CHESTER'S student accommodation is under the spotlight.
The issue was raised at a meeting of the full city council by College ward Cllr David Mead (Lib Dem) backed by fellow Lib Dem Cllr Jim Latham (Boughton Heath).
It is now destined for the incoming Cheshire West and Chester Council and possibly Westminster.
The Lib Dems raised concerns at “the difficulties caused to local communities neighbouring the university by the conversion of larger numbers of houses to houses of multiple occupancy for student use”.
They accept this occurrs in many university cities and housing minister Caroline Flint has published a report.
The councillors called on the city council to “address the problem”, while at the same time ensuring the continuing success of the university.
They believe planning guidelines being drawn up by the new authority should allocate areas for student accommodation and limit the spread of house conversions to student HMOs.
Cllr Mead has consistently raised concerns about individual applications with city planners while Cllr Latham has drawn attention to the rapid growth of the university and the need for accommodation for its students.
Secretary of the Canal Basin Community Forum Avril Coady has told the city council there is an “oversubscription” of multi occupancy housing in the canal basin and Garden Lane area.
“The entire area is suffering in several ways,” she claims.
This includes “ever present overparking” due mainly to HMOs and to a lesser extent commuters and noise, litter and low-level antisocial behaviour for nine months of the year “with some streets taking on the air of a ghost town during holiday periods leaving people feeling vulnerable with no permanent neighbours”.
Executive member for development at the Town Hall, Cllr Stuart Parker (Con, Christleton) has told the ruling Conservative Executive the university plays “a key role” in the city's economic and cultural renaissance and students make “a significant contribution to the local economy through their combined spending power”.
Student numbers have seen a “substantial increase” since university status was achieved in 2005 which has affected the demand for suitable private and university owned rented accommodation.
There is an increased concentration of students in certain parts of the city.
“This has led to particular issues in those areas including street parking, property management issues and issues relating to general behaviour and neighbourliness,” reveals Cllr Parker.
“It has led to serious concerns within those local communities.”
He points out that as part of a national campaign, it is being suggested there could be a change in the planning system to create a separate category for student accommodation, separate from that for HMOs, which would allow for additional controls.
Half of the city's HMOs are licensed, he says but the system does not limit the concentration of HMOs “and the practicality of making landlords responsible for tenant behaviour is debateable”.
The city council has policies for HMOs and for student accommodation and takes account of issues such as the availability of on street parking and if the number of HMOs in the area has led to a loss of amenity.

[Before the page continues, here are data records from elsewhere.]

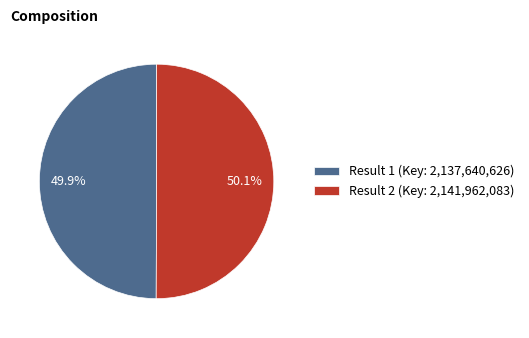

Approximately how many times larger is the value at Result 2 (Key: 2,141,962,083) compared to Result 1 (Key: 2,137,640,626)?

1.0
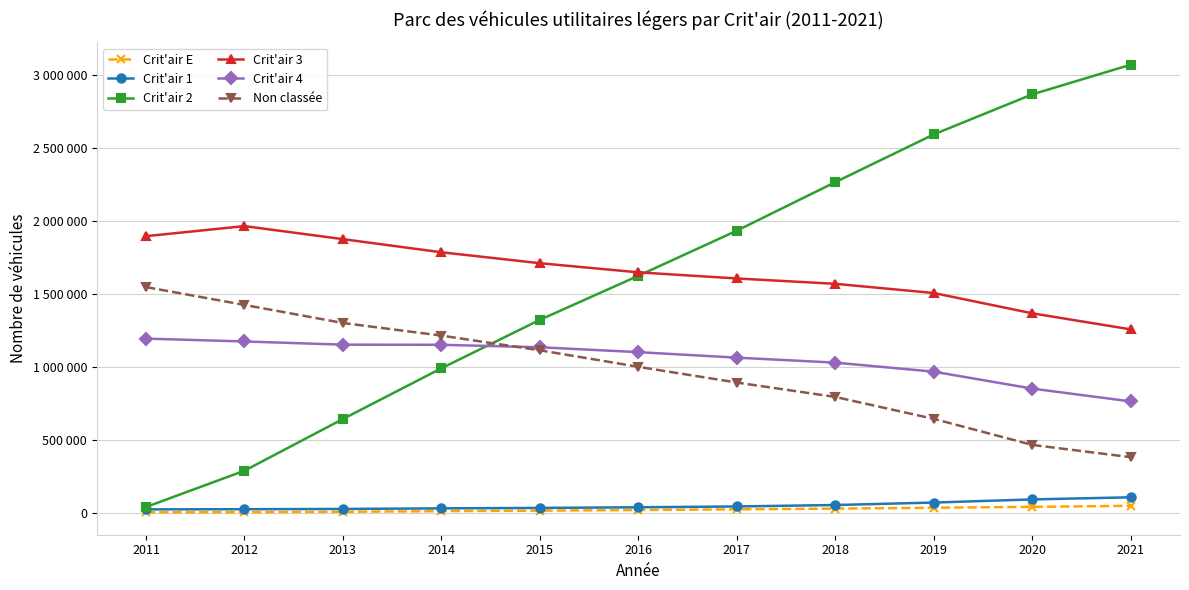

Which series changed the most between 2013 and 2021?

Crit'air 2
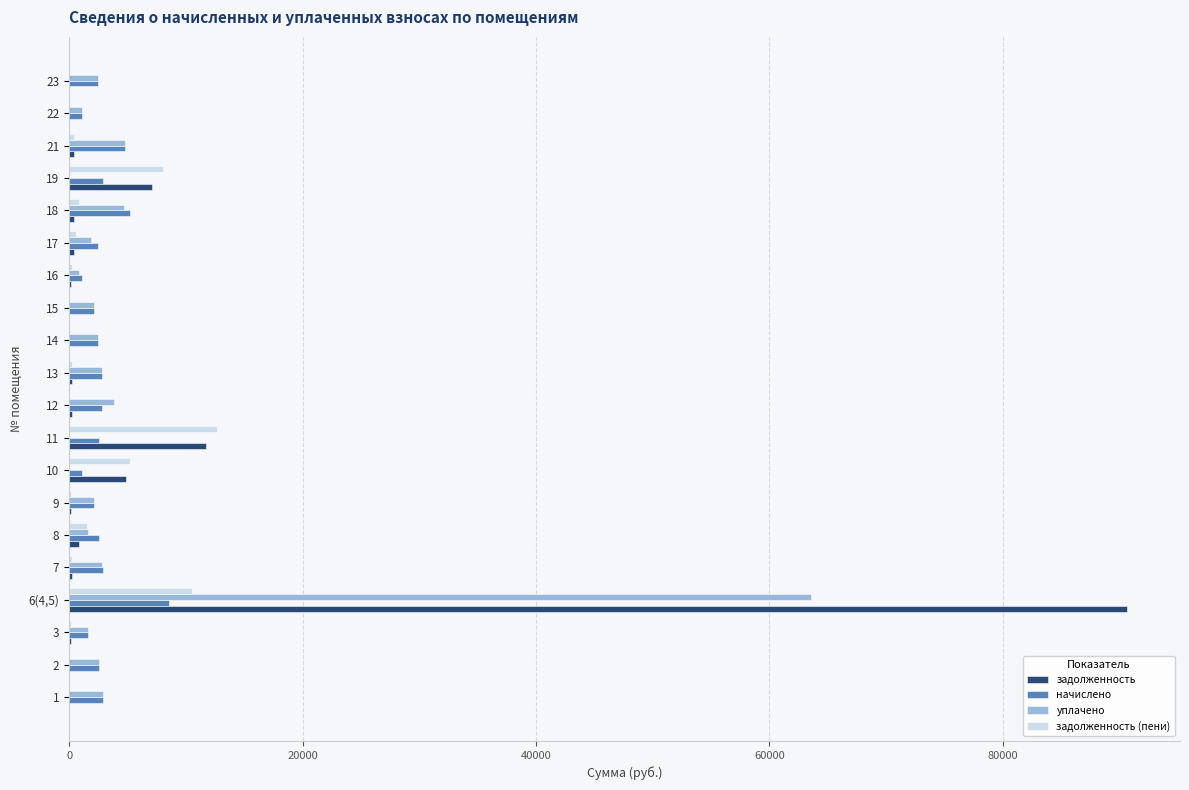

Is the value of задолженность (пени) at 7 greater than the value of начислено at 11?

No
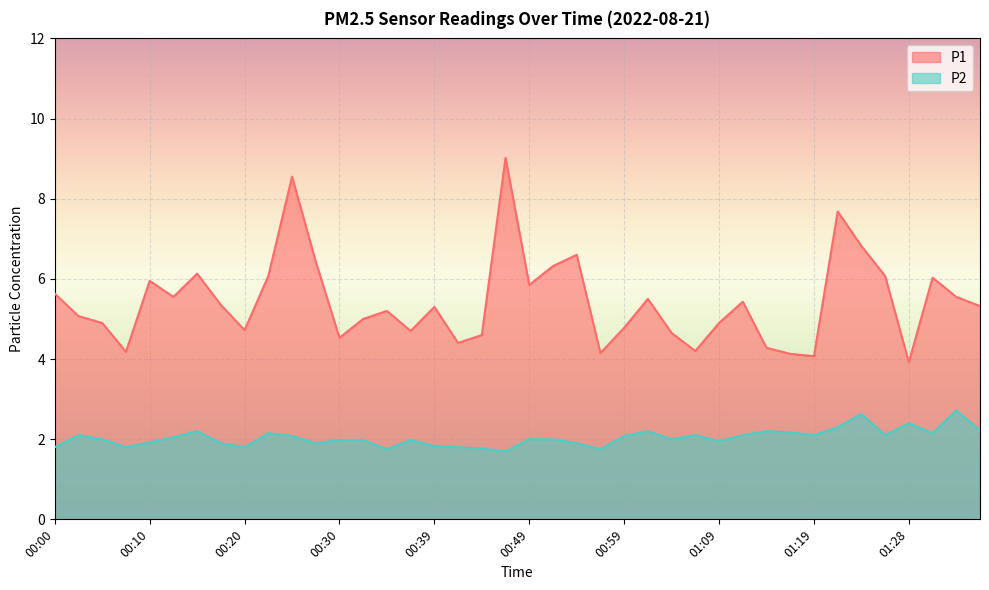

How many interior local peaks does the P1 series have?

11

These are applied “robustly and consistently” according to Cllr Parker and a number of applications have recently been refused.
The university has to demonstrate a need for student accommodation and it should not lead to the loss of family homes.
Cllr Parker says the university “recognises its obligations to work closely with the planning authorities to maintain an overview of student residential life to ensure that the university and the city are as attractive to students as possible”.
The university is said to be “acutely aware” of its responsibilities to its students and to Chester residents.
It is hoping to have purpose built student accommodation ready in July 2010 which would be “a major step forward in helping to alleviate the accommodation pressures for students” according to the report.
Cllr Parker says the new council's planning arrangements will take account of the potential allocation of suitable sites for purpose built accommodation and zoning areas under pressure from high numbers of HMOs to enable a package of measures to be put in place, including additional licensing requirements.
The executive has agreed a series of measures including:
Ensuring planning policies for HMOs are applied robustly
Continuing to work in partnership with the university, the Chester Landlords Forum and the Student Union to address issues such as parking, behaviour, property and environmental matters
Working with the university to identify potential suitable sites for purpose built student accommodation
Taking forward the city council's approach into the Cheshire West and Chester Council's planning policies.
Councillors are also to have a report on lobbying the Government to create a separate planning category for student accommodation to address the issues which have arisen in the city's student areas.